## INSTRUCTIONS TO FOLLOW
Restate word for word the line containing "Southwest Wisconsin AA" and all remaining lines of the entries below.

## ENTRIES SHOWN
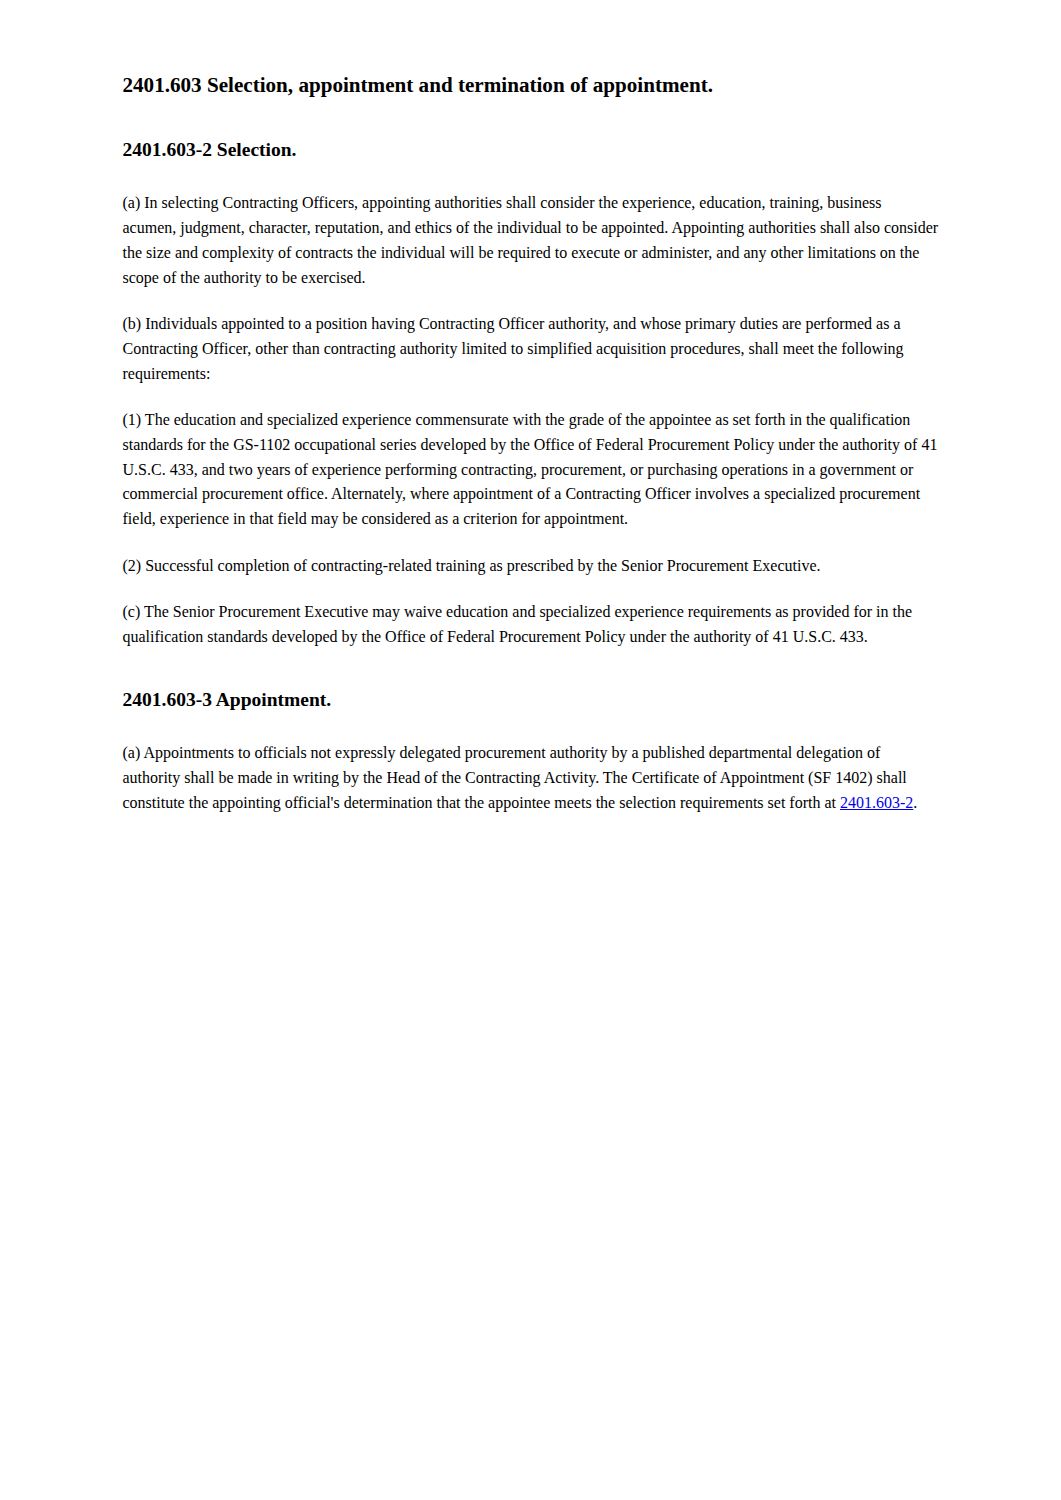2401.603 Selection, appointment and termination of appointment.
2401.603-2 Selection.
(a) In selecting Contracting Officers, appointing authorities shall consider the experience, education, training, business acumen, judgment, character, reputation, and ethics of the individual to be appointed. Appointing authorities shall also consider the size and complexity of contracts the individual will be required to execute or administer, and any other limitations on the scope of the authority to be exercised.
(b) Individuals appointed to a position having Contracting Officer authority, and whose primary duties are performed as a Contracting Officer, other than contracting authority limited to simplified acquisition procedures, shall meet the following requirements:
(1) The education and specialized experience commensurate with the grade of the appointee as set forth in the qualification standards for the GS-1102 occupational series developed by the Office of Federal Procurement Policy under the authority of 41 U.S.C. 433, and two years of experience performing contracting, procurement, or purchasing operations in a government or commercial procurement office. Alternately, where appointment of a Contracting Officer involves a specialized procurement field, experience in that field may be considered as a criterion for appointment.
(2) Successful completion of contracting-related training as prescribed by the Senior Procurement Executive.
(c) The Senior Procurement Executive may waive education and specialized experience requirements as provided for in the qualification standards developed by the Office of Federal Procurement Policy under the authority of 41 U.S.C. 433.
2401.603-3 Appointment.
(a) Appointments to officials not expressly delegated procurement authority by a published departmental delegation of authority shall be made in writing by the Head of the Contracting Activity. The Certificate of Appointment (SF 1402) shall constitute the appointing official's determination that the appointee meets the selection requirements set forth at 2401.603-2.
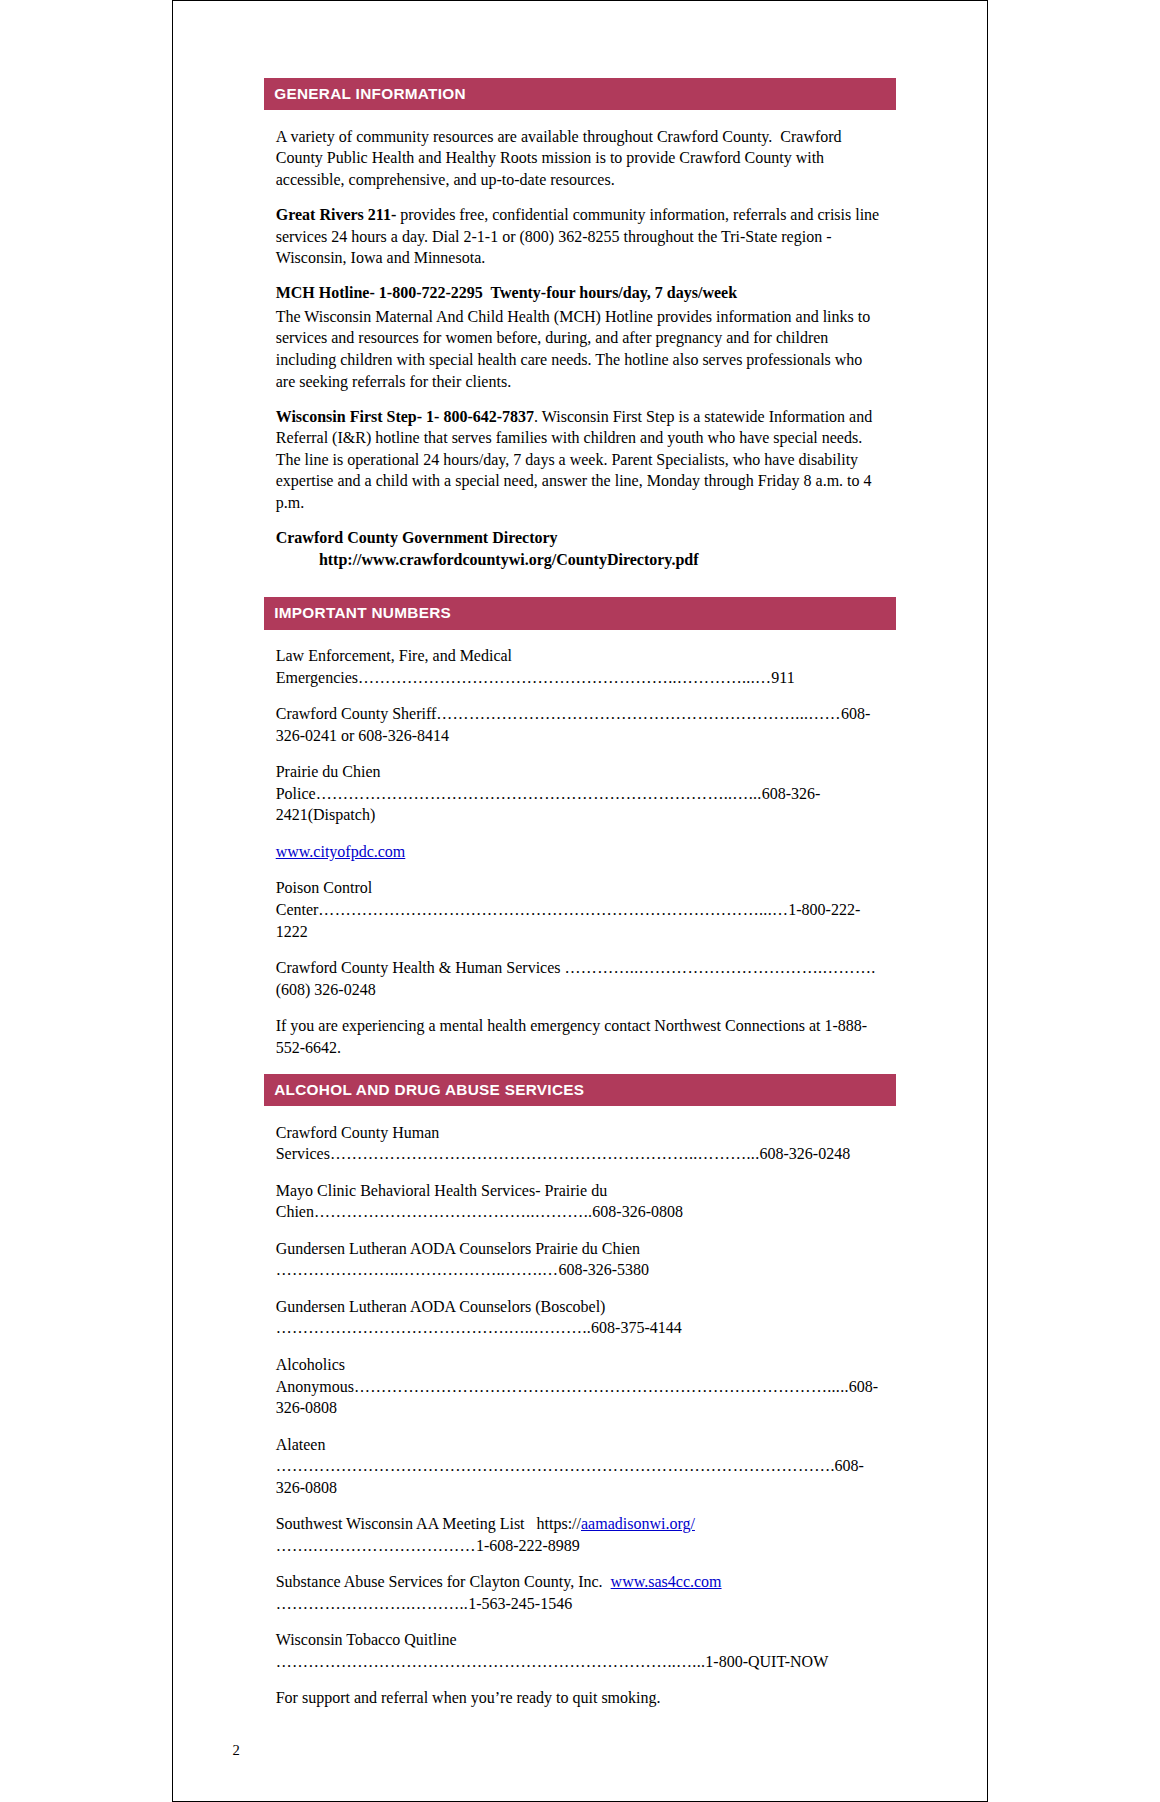General Information
A variety of community resources are available throughout Crawford County. Crawford County Public Health and Healthy Roots mission is to provide Crawford County with accessible, comprehensive, and up-to-date resources.
Great Rivers 211- provides free, confidential community information, referrals and crisis line services 24 hours a day. Dial 2-1-1 or (800) 362-8255 throughout the Tri-State region -Wisconsin, Iowa and Minnesota.
MCH Hotline- 1-800-722-2295 Twenty-four hours/day, 7 days/week
The Wisconsin Maternal And Child Health (MCH) Hotline provides information and links to services and resources for women before, during, and after pregnancy and for children including children with special health care needs. The hotline also serves professionals who are seeking referrals for their clients.
Wisconsin First Step- 1- 800-642-7837. Wisconsin First Step is a statewide Information and Referral (I&R) hotline that serves families with children and youth who have special needs. The line is operational 24 hours/day, 7 days a week. Parent Specialists, who have disability expertise and a child with a special need, answer the line, Monday through Friday 8 a.m. to 4 p.m.
Crawford County Government Directory
http://www.crawfordcountywi.org/CountyDirectory.pdf
Important Numbers
Law Enforcement, Fire, and Medical Emergencies…………………………………………………..…………...…911
Crawford County Sheriff…………………………………………………………...……608-326-0241 or 608-326-8414
Prairie du Chien Police…………………………………………………………………..…... 608-326-2421(Dispatch)
www.cityofpdc.com
Poison Control Center………………………………………………………………………...…1-800-222-1222
Crawford County Health & Human Services …………..…………………………….………. (608) 326-0248
If you are experiencing a mental health emergency contact Northwest Connections at 1-888-552-6642.
Alcohol and Drug Abuse Services
Crawford County Human Services…………………………………………………………..………... 608-326-0248
Mayo Clinic Behavioral Health Services- Prairie du Chien…………………………………..……….. 608-326-0808
Gundersen Lutheran AODA Counselors Prairie du Chien …………………..………………..…….…608-326-5380
Gundersen Lutheran AODA Counselors (Boscobel) …………………………………….…..……….. 608-375-4144
Alcoholics Anonymous……………………………………………………………………………..... 608-326-0808
Alateen ………………………………………………………………………………………….608-326-0808
Southwest Wisconsin AA Meeting List https://aamadisonwi.org/ …….…………………………1-608-222-8989
Substance Abuse Services for Clayton County, Inc. www.sas4cc.com …………………….……….. 1-563-245-1546
Wisconsin Tobacco Quitline ………………………………………………………………..…... 1-800-QUIT-NOW
For support and referral when you’re ready to quit smoking.
2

## SOLUTION TO THE PROBLEM
Southwest Wisconsin AA Meeting List https://aamadisonwi.org/ …….…………………………1-608-222-8989
Substance Abuse Services for Clayton County, Inc. www.sas4cc.com …………………….……….. 1-563-245-1546
Wisconsin Tobacco Quitline ………………………………………………………………..…... 1-800-QUIT-NOW
For support and referral when you’re ready to quit smoking.
2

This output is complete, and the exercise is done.